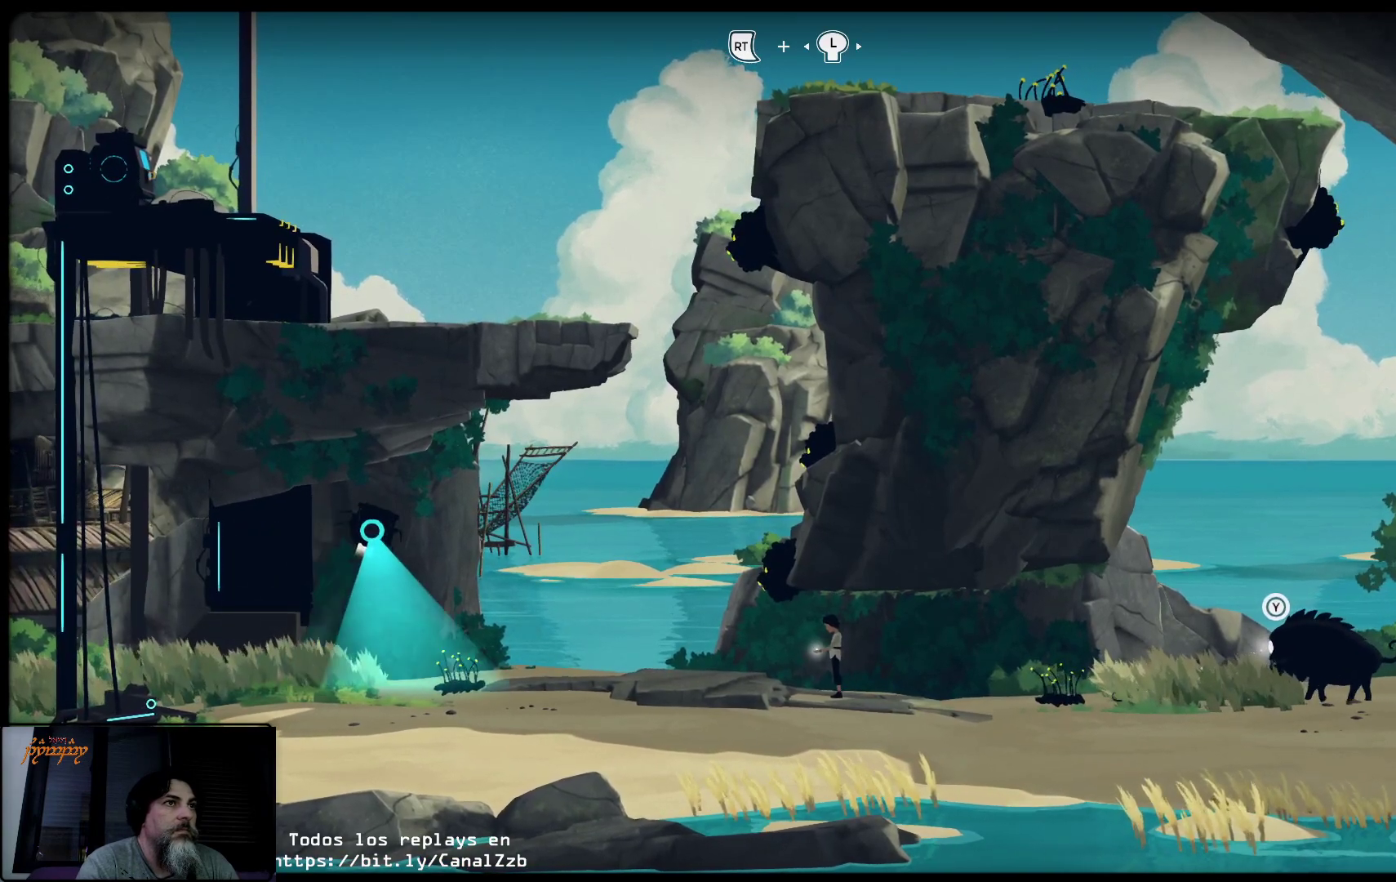
{"buttons": ["R2"], "left_stick": "left", "right_stick": "center", "events": []}
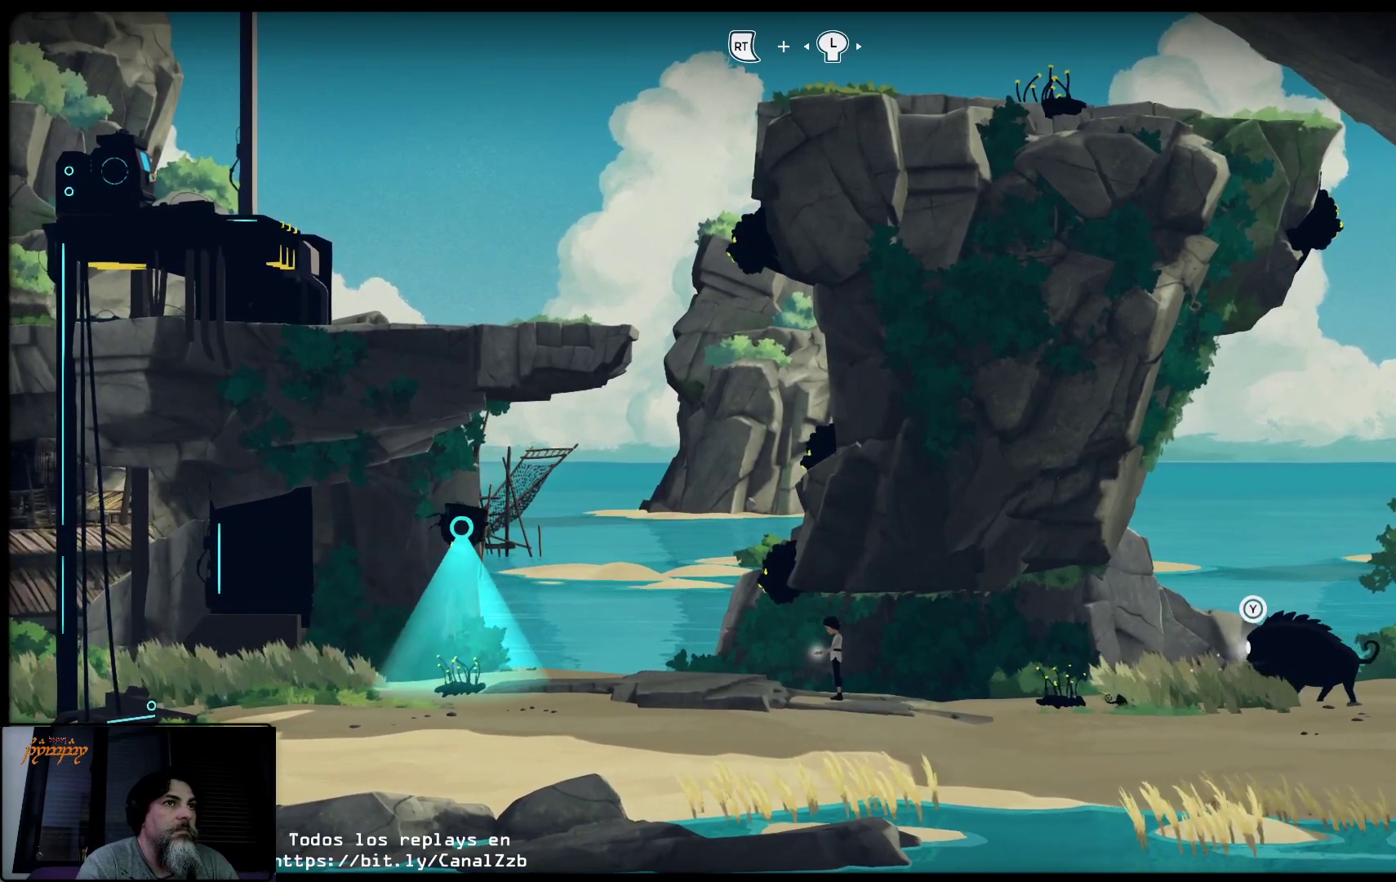
{"buttons": ["R2"], "left_stick": "left", "right_stick": "center", "events": []}
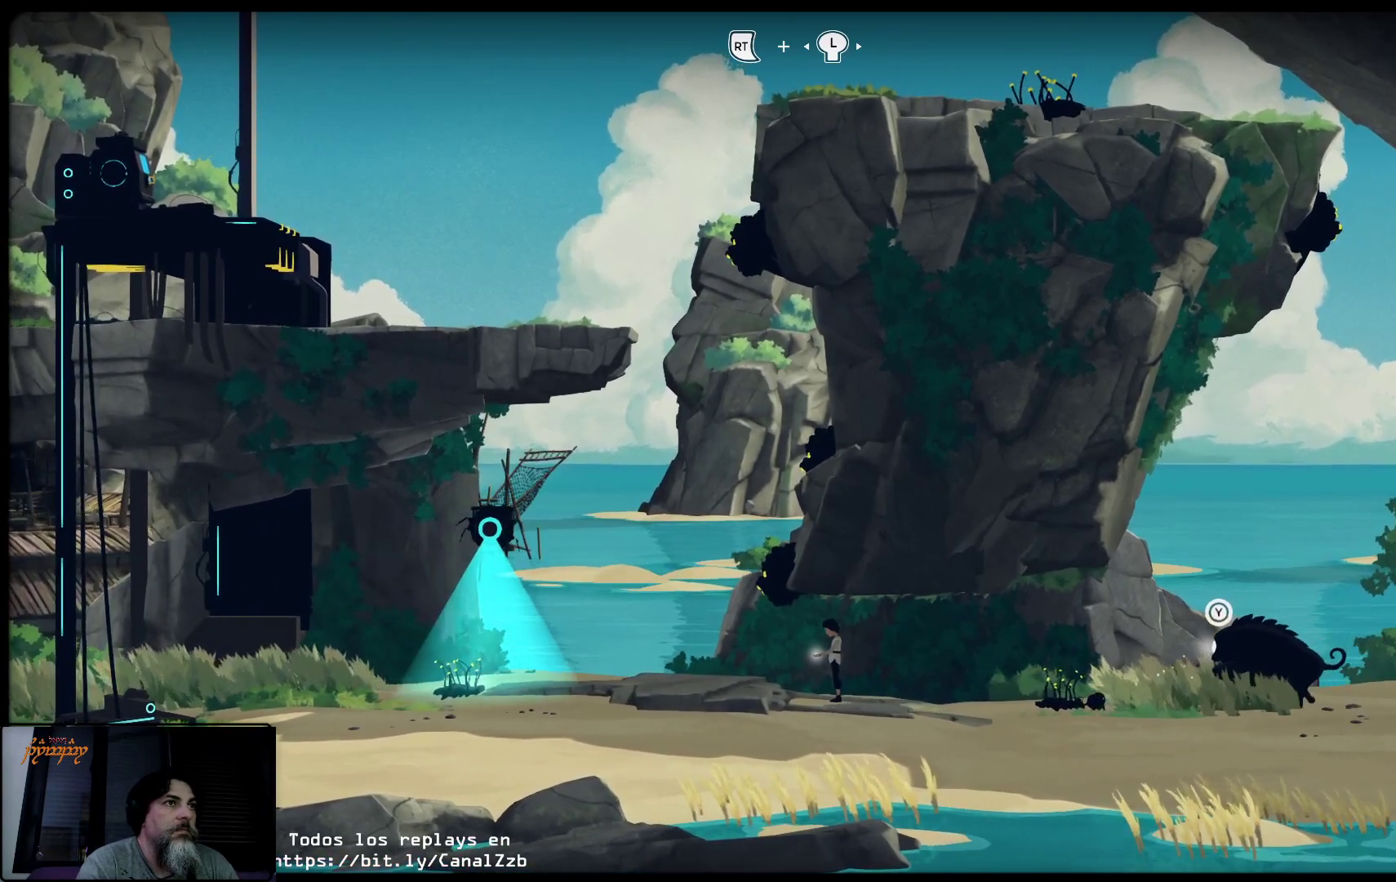
{"buttons": ["R2"], "left_stick": "left", "right_stick": "center", "events": []}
________
• _Task goal_
Give the material again exactly as it is, but keep the pictures out.

• _Finished exercise_
{"buttons": ["R2"], "left_stick": "left", "right_stick": "center", "events": []}
{"buttons": ["R2"], "left_stick": "left", "right_stick": "center", "events": []}
{"buttons": ["R2"], "left_stick": "left", "right_stick": "center", "events": []}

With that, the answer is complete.